Recall a time when you experienced tragedy or pain. How did you react? What helped you to open up the doors that had become closed? Reflecting on such situations can help us when we next encounter tough times.
Mary Magdalene has shared her experience with the disciples and has declared that Jesus is alive, but they remain closed up in a house with the doors locked for fear of the Jews. The announcement of the resurrection does not dispel their fears. It does not have the power to awaken joy in them. The evangelist evokes in a few words their helplessness in the midst of a hostile environment. Night is falling. Their fear prompts the to keep all doors safely closed. They only want to be safe. It is their only concern. Nobody thinks of the mission they’ve received from Jesus.
It is not enough to know that the Lord has risen. It is not enough to hear the Easter message. Those disciples miss the most important thing: the experience of feeling Jesus alive in their midst. It is only when Jesus is the centre of the community that he becomes a source of life, of joy and of peace for the believers.
The disciples are filled with joy on seeing the Lord. This is what always happens. There is joy in a Christian community where it is possible to “see” Jesus alive in the midst of all. Our communities will not overcome their fears, nor will they feel the joy of the faith, or know the peace that only Christ can give as long as Jesus does not occupy the centre of our meetings, gatherings and assemblies, and as long as he is overshadowed by others.
Perhaps our main task today is to place Jesus at the heart of our communities _ a Jesus we, know, love snd follow with passion. It is when we commit ourselves in this way that the parish and the diocese are at their best.
JOSÉ A PAGOLA - Following in the Footsteps of Jesus
Thomas teaches us the important lesson that we must not separate the resurrection from the cross, since we are called to be followers of Jesus.

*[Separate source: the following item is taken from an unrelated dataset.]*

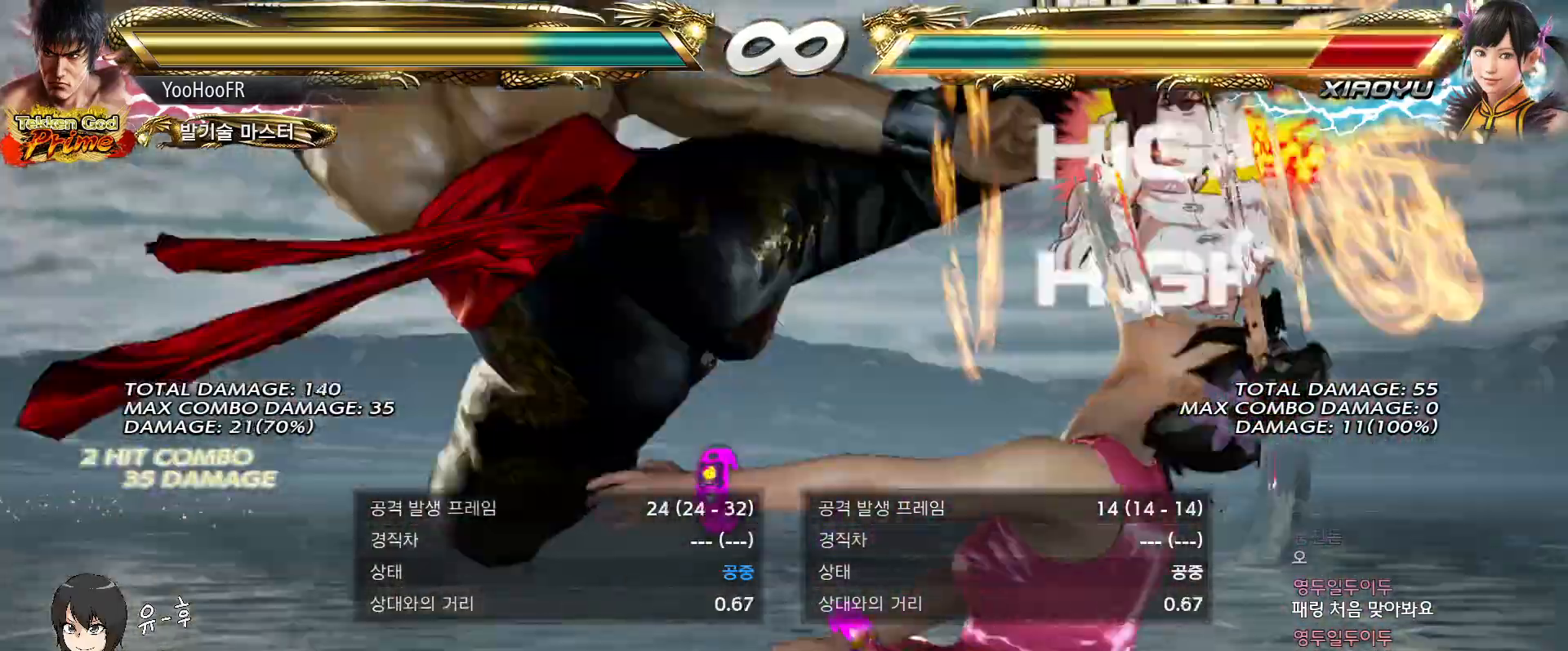
{"dt_ms": 500, "buttons": [], "left_stick": "center", "events": [[33, "CIRCLE", "up"]]}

He also teaches us the truth of the Church and of our individual spiritual growth. We cannot live the life of grace, the “risen life”, authentically unless we bear in our bodies the wounds of the cross. This means being conscious that we develop the capacity to love and to be loved only by dying to ourselves. Our wounds are also a constant reminder of our frailty, and that it is God’s grace that raises us up to new life.

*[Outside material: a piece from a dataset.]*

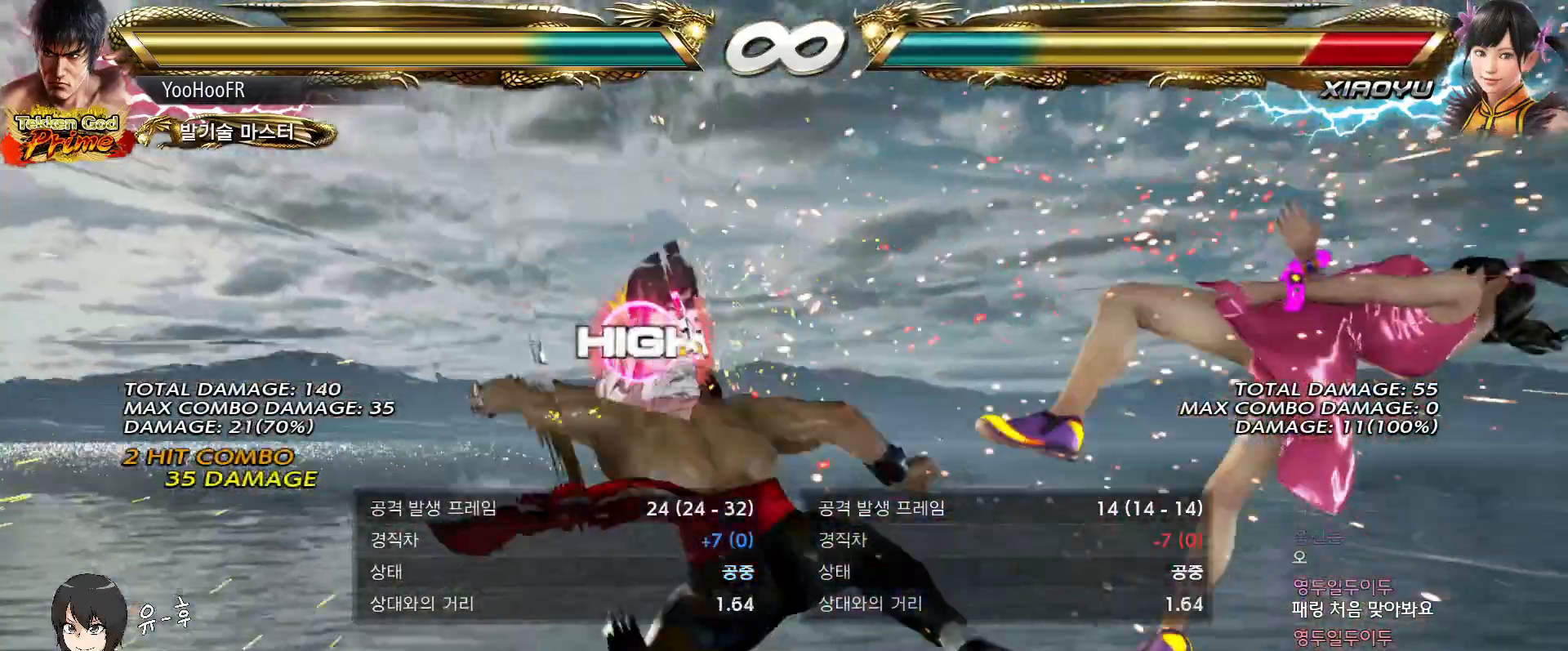
{"dt_ms": 500, "buttons": [], "left_stick": "center", "events": []}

As always in our meditation we must not limit ourselves to personal relationships. We celebrate the resurrection faith lived by communities, nations and cultures.
MICHEL DE VERTEUIL - Lectio Divina on the Sunday Gospels
  1. Peace be with you” was the greeting of Jesus on meeting his frightened apostles. Who has come to you bringing peace
    at times when you were frightened? For whom have you been an agent of peace?
  2. The greeting is followed by Jesus missioning his apostles, and us, to continue his project of spreading the Good News of
    God’s love and forgiveness. What does it mean to you to see yourself as missioned by Jesus?
  3. Jesus promises the gift of the Holy Spirit to empower the disciples to be witnesses to forgiveness. Forgiveness is at times
    an essential step on the road to peace. Perhaps you can recall when holding on to a hurt or grudge disturbed your inner
    peace. What helped you to forgive and find peace?
  4. Thomas, doubting and questioning, is possibly a person with whom we can identify. What part have doubting, and
    questioning, played on your faith journey? How has your faith been strengthened by such moments?
  5. “Blessed are they who have not seen and yet believed”. That requires great trust. Perhaps you have had the experience of being trusted without having had to prove every step along the way. What was it like to be trusted in that way? Who have you been able to trust in a similar manner?